The difference between a runbook a human reads and a runbook an agent executes comes down to three structural rules. Miss them and the agent stops, or worse, guesses.

The three structural rules

Human runbooks assume the reader can improvise. “Check the logs”, the operator knows which logs, where, and what “normal” looks like. Agent-executable runbooks cannot rely on that.

Preconditions as code

Instead of “make sure the incident is a database slowness issue,” write:

precondition: db.primary.replication_lag_seconds > 30
precondition: db.primary.cpu_percent < 90
precondition: service.error_rate_5m < 0.2

Each is a check the agent can run, and each has a clear failure mode: if the precondition fails, the agent halts and hands off to a human with the exact line that failed.

Steps that are idempotent

Agents retry. Steps must tolerate being run twice. “Create a failover replica” becomes “ensure a failover replica exists; if one exists matching this spec, do nothing.”

Every step declares two outputs: a success state (measurable, not vibes) and a failure signal that triggers the halt.

Exit conditions and halt points

Every step answers: how do I know it worked? And every runbook answers: under what conditions do I halt and page a human?

Common halt conditions include: more than 3 consecutive step retries, any change that would touch more than N resources, any action outside the declared blast radius, any step that fails its exit check twice.

A template you can copy

id: db-failover-v3
blast_radius: one database cluster
preconditions:
  - db.primary.replication_lag_seconds > 30
steps:
  - name: confirm_standby_healthy
    check: db.standby.replication_lag_seconds < 5
    halt_on_fail: true
  - name: promote_standby
    action: rds.promote_read_replica(target=db.standby)
    idempotent: true
    exit_check: db.standby.role == "primary"
  - name: reroute_traffic
    action: route53.update(record=db.endpoint, value=db.standby.address)
    exit_check: dig +short db.endpoint == db.standby.address
halt_conditions:
  - any step fails exit_check twice
  - total runtime exceeds 300s

Write three of your most-run runbooks this way this quarter.
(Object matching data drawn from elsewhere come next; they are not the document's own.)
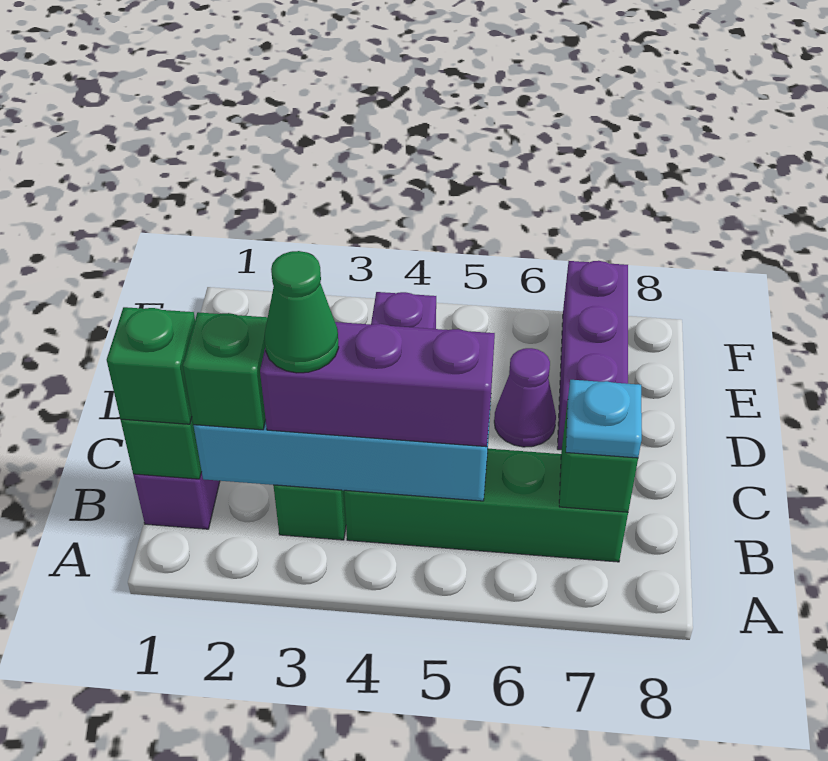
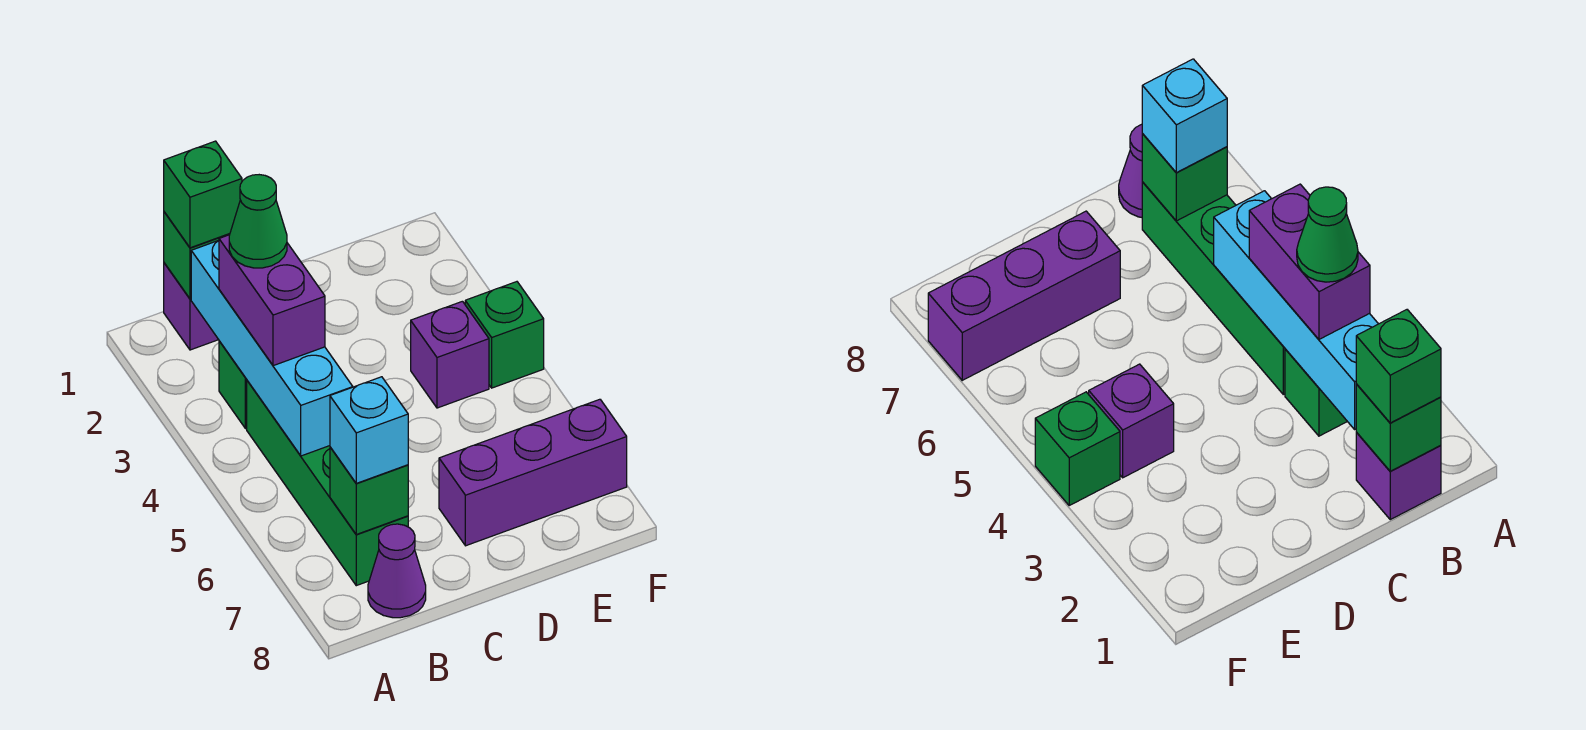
green brick B2 level 3 -> green brick F4 level 1
purple brick B3:B5 level 3 -> purple brick B3:B4 level 3
cyan plate B7 level 3 -> cyan brick B7 level 3
purple cone D6 level 1 -> purple cone B8 level 1

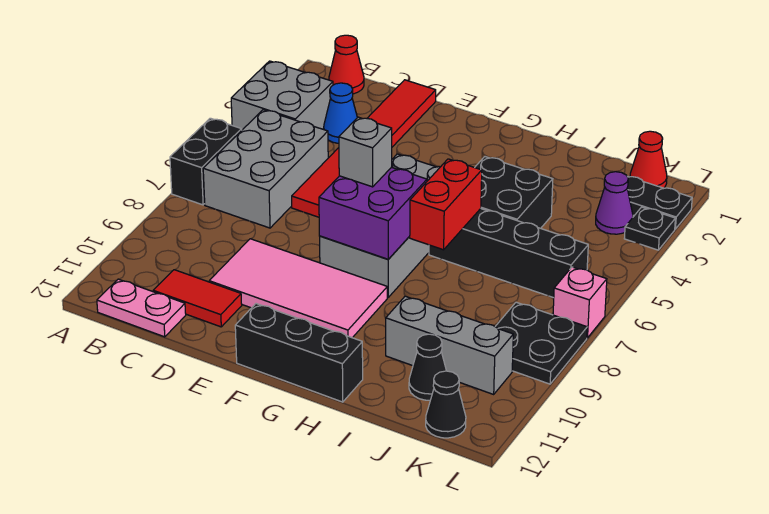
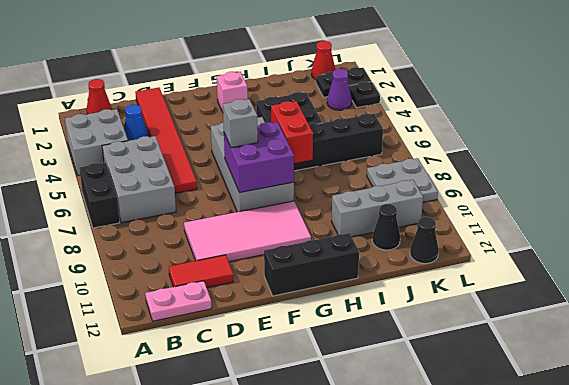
black plate K8:L9 level 1 -> grey plate K8:L9 level 1
pink brick L7 level 1 -> pink brick G2 level 1

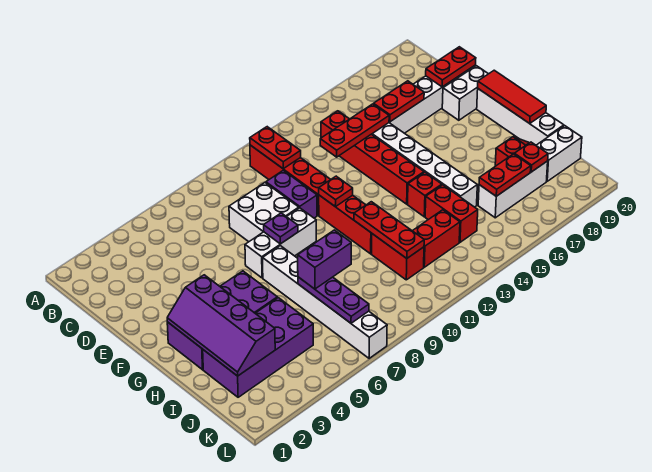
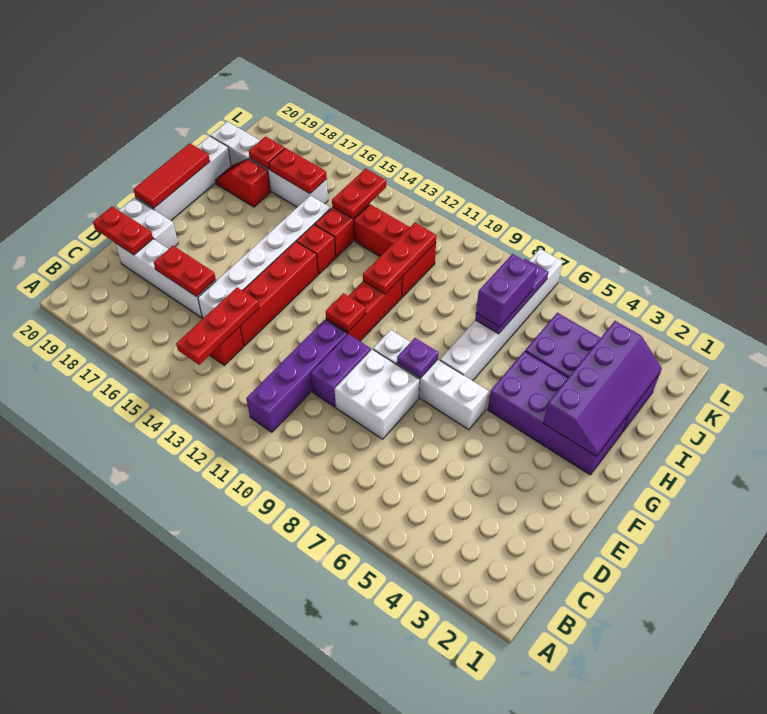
red brick B11:E11 level 1 -> purple brick B11:E11 level 1
red plate B11:C11 level 2 -> red plate J14:K14 level 2
red plate D13:D15 level 2 -> red plate B14:D14 level 2
white brick F7:F9 level 1 -> white brick F6:F9 level 1
purple brick I7:I8 level 3 -> purple brick I7:J7 level 3

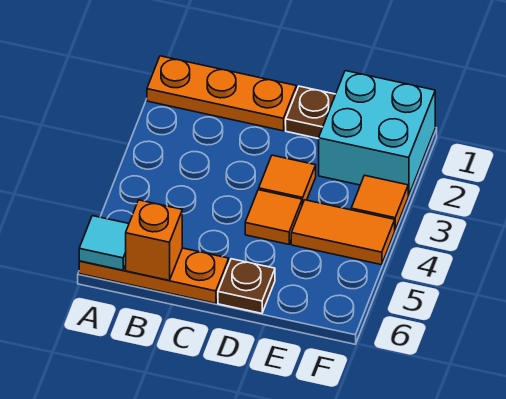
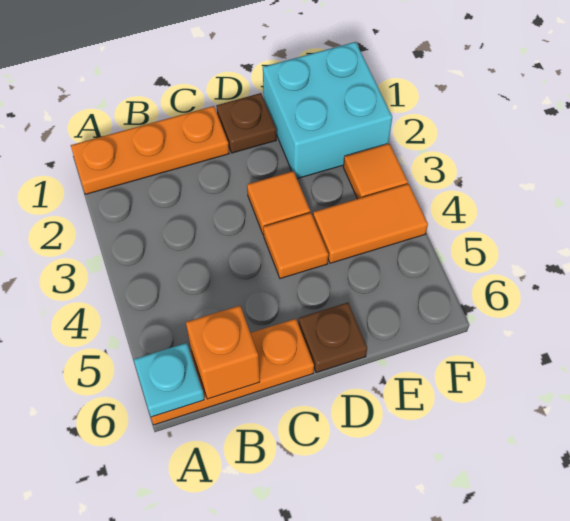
cyan tile A6 level 2 -> cyan plate A6 level 2

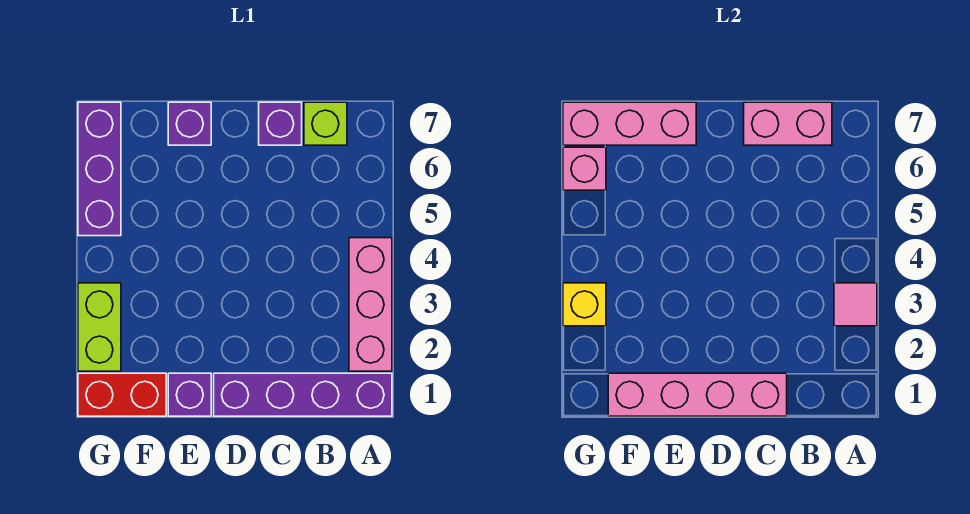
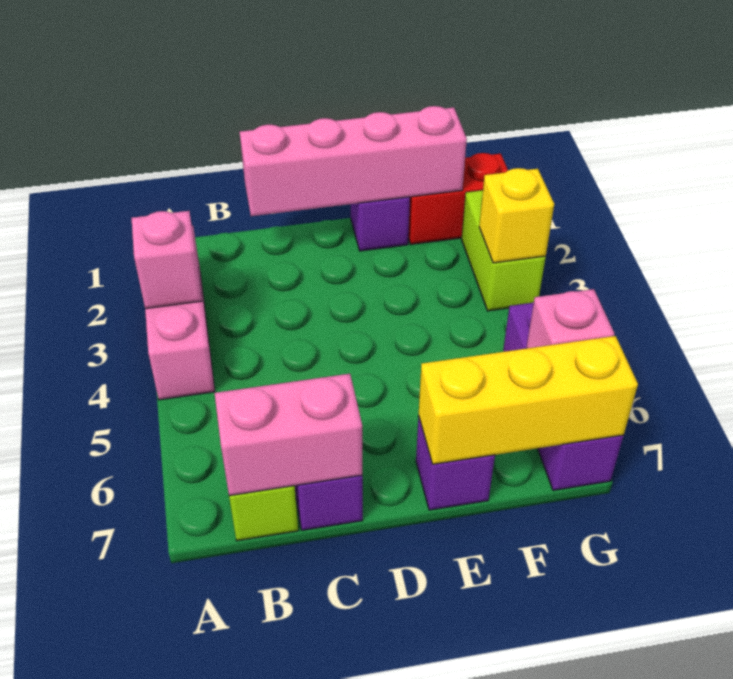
purple brick A1:D1 level 1 -> none
pink tile A3 level 2 -> pink brick A3 level 2
pink brick E7:G7 level 2 -> yellow brick E7:G7 level 2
The first one takes a day; the third takes an hour.

Human runbooks assume the reader can improvise. Agents cannot.

3
structural rules
3x
time saved by the third runbook

Your first three runbooks

Pick the three most-run runbooks in your ops history. Not the most dramatic. The most frequent.

Rewrite each in the structured form: preconditions as code, steps with explicit idempotency, exit checks per step, blast radius declared at the top.

The first takes a day. The second takes half a day. The third takes an hour. By the fourth, the format is second nature and the agent can execute end-to-end with human approval only on high-blast-radius steps.